他是真的有點怕了,作為人的陸藐還能聽他一些話,做的時候還會照顧他的感受。可易感期一到,作為野獸的陸藐就只剩動物的本能——交配,不停地交配。
“滋滋”的水聲在兩人交合之處再次響起,哈伊爾早就做不出任何抵抗的身體被肏得顫抖起伏。
前端的玉莖因高潮頻繁而陣陣發痛,后穴嫩滑的軟肉早就不堪肉刃的反復摩擦又腫又疼,哈伊爾已經感受不到快樂了。
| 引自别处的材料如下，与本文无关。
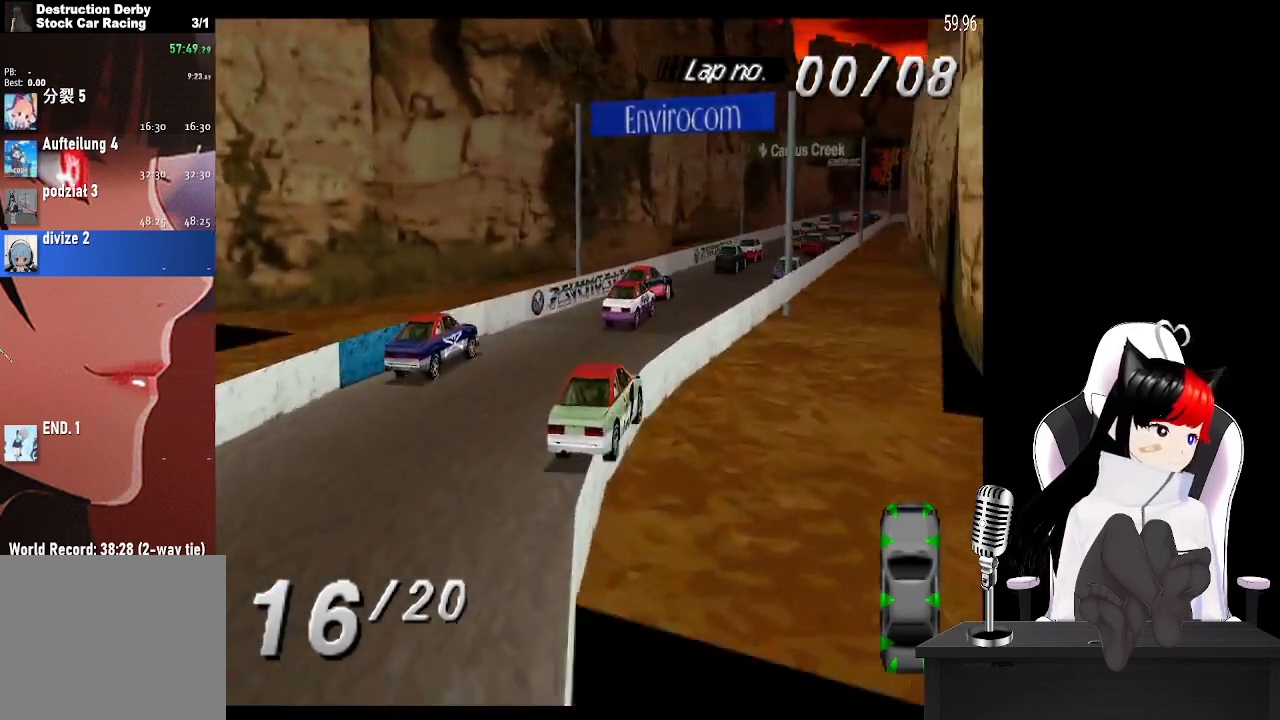
{"buttons": ["CROSS"], "left_stick": "center", "right_stick": "center", "events": []}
即便快感伴隨著抽插不斷涌現,可疼痛同樣敏感,身體好似被切割成了兩半,神經被反復拉扯,哈伊爾眼前陣陣發黑,終于再又一次痛苦的高潮中徹底昏了過去。
等他再醒來的時候是在治療艙里,副官在艙外守著,他沒有看到陸藐的身影。
“治療結束——”
治療艙語音響起,哈伊爾從藥劑里坐起來。身上濕漉漉一片,家居服緊緊貼在肌膚上,他這才注意到自己躺的不是理療型治療艙,而是實實在在療傷用的治療艙。
不用想也知道,陸藐在易感期間的瘋狂性交是真真實實傷到了他身體。
“今天幾號了?”哈伊爾從治療艙出來,接過副官準備的毛巾擦拭身上的藥液。
“少將,今天周一,距離聯誼會開始還有十五分鐘。”副官特意提醒了下時間。